Inorganic whole rock geochemical and magnetic susceptibility (χ) data have been gathered from seven sections through the Upper Miocene reef complexes of the Llucmajor Platform, Mallorca. The aim of acquiring these data is to determine what chronostratigraphic information a combination of magnetic susceptibility stratigraphy (MSS) and chemostratigraphy can provide in reef complexes of a carbonate platform with no nearby source of terrigenous material.

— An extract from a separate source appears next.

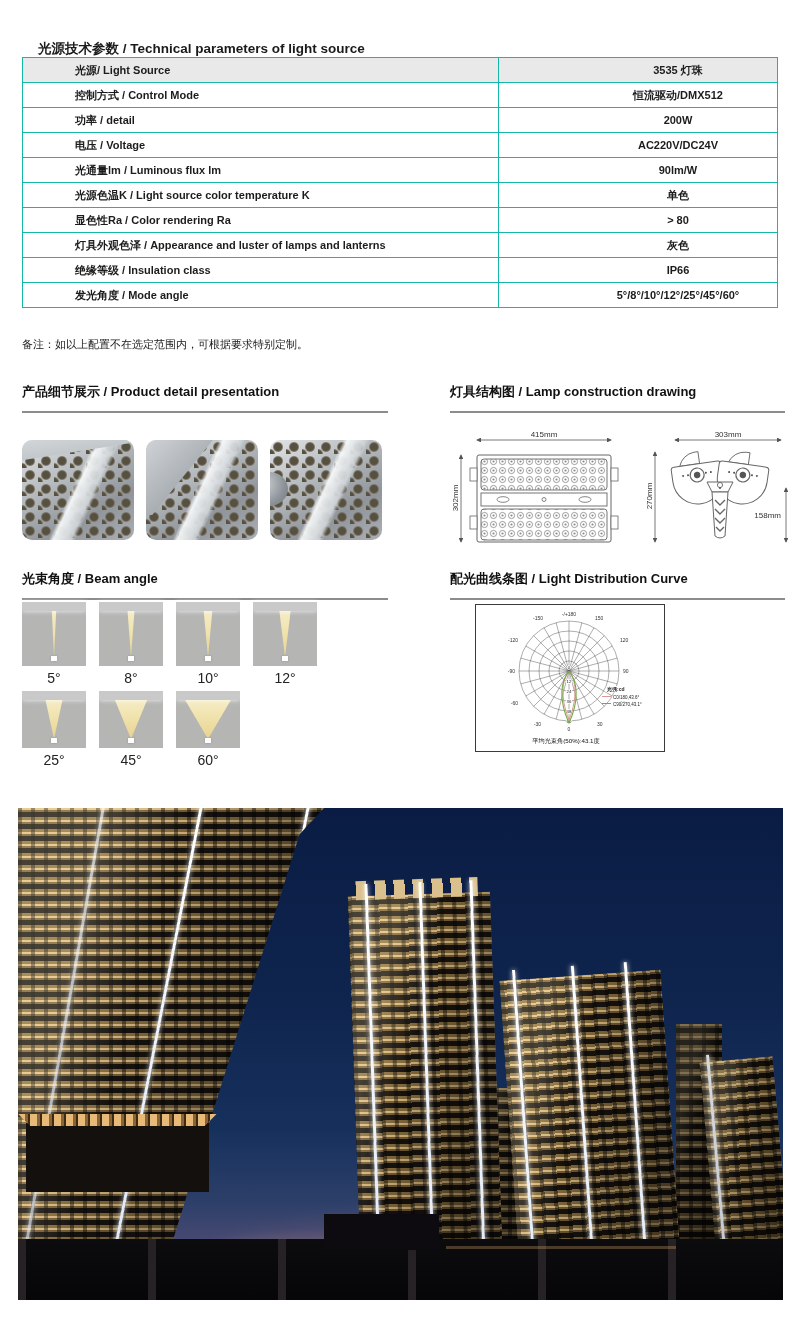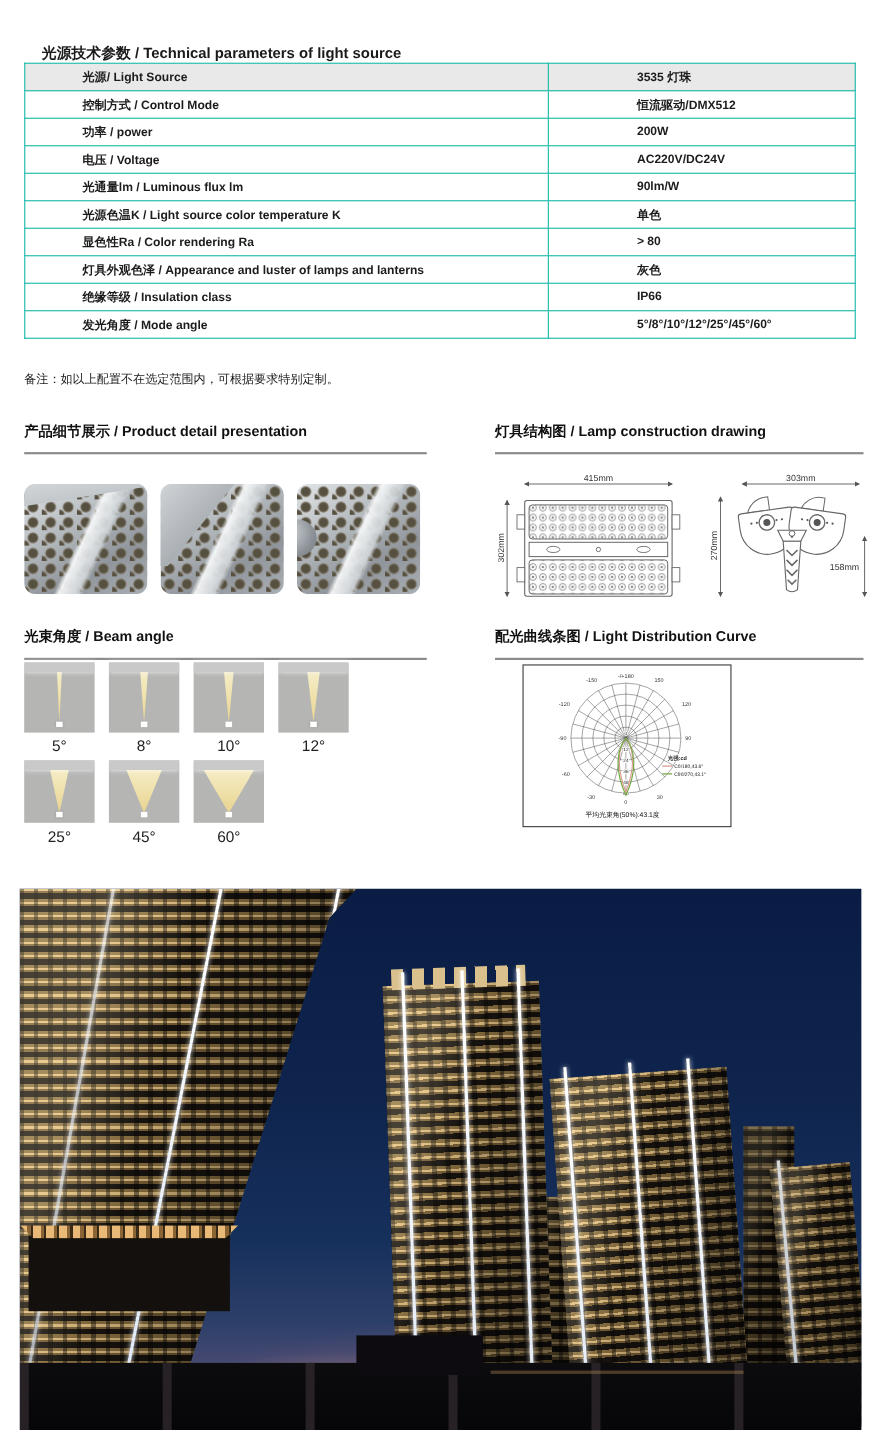"3535 灯珠" table.params td.val { text-align: none -> center }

Chi values display short-term cyclical fluctuations, maximum values commonly being associated with the upper bounding surfaces of sigmoids and sigmoid sets, the building blocks of the Llucmajor reef complexes. Values of χ are low at the bases of the sigmoids; they reach a maximum at the top of the sigmoids, and then fall rapidly to the base of the next sigmoid, indicating a base-level control on χ values. No longer term variation in the χ values have been identified that would enable differentiation of an old reef complex from one that is demonstrably younger in the cliff sections, and there is no apparent facies control on χ values. While the elemental data do not vary in response to base-level fluctuations and therefore do not define stratigraphic surfaces, they do show long-term variations, enabling reef complexes of differing ages to be geochemically characterized: the key to defining chemostratigraphic schemes. The elements used to characterize different age reef complexes are Cr, Zr, Al2O3, TiO2, Ga, and Rb, which are controlled by changes in the amount and composition of wind-blown terrigenous material and tuffaceous material. As such, the changes are chronostratigraphic events on the scale of the study intervals here. Although the two datasets used are both ultimately controlled by the mineral composition of the sediments, it has proved impossible to find a direct link between the elemental data and χ values.

Despite the lack of an understanding of the relationship between whole rock geochemistry and χ values for this dataset, they clearly provide a means to (1) define stratal surfaces that relate to base-level fluctuation and (2) recognize reef complexes deposited at different times. Therefore, the combined approach adopted here for the Llucmajor reef complex has the potential to provide cross-facies chronostratigraphic correlations in detached platform carbonate settings, and since both methods can be applied to core and cuttings samples, the approach could work in subsurface settings where samples would be from well bores.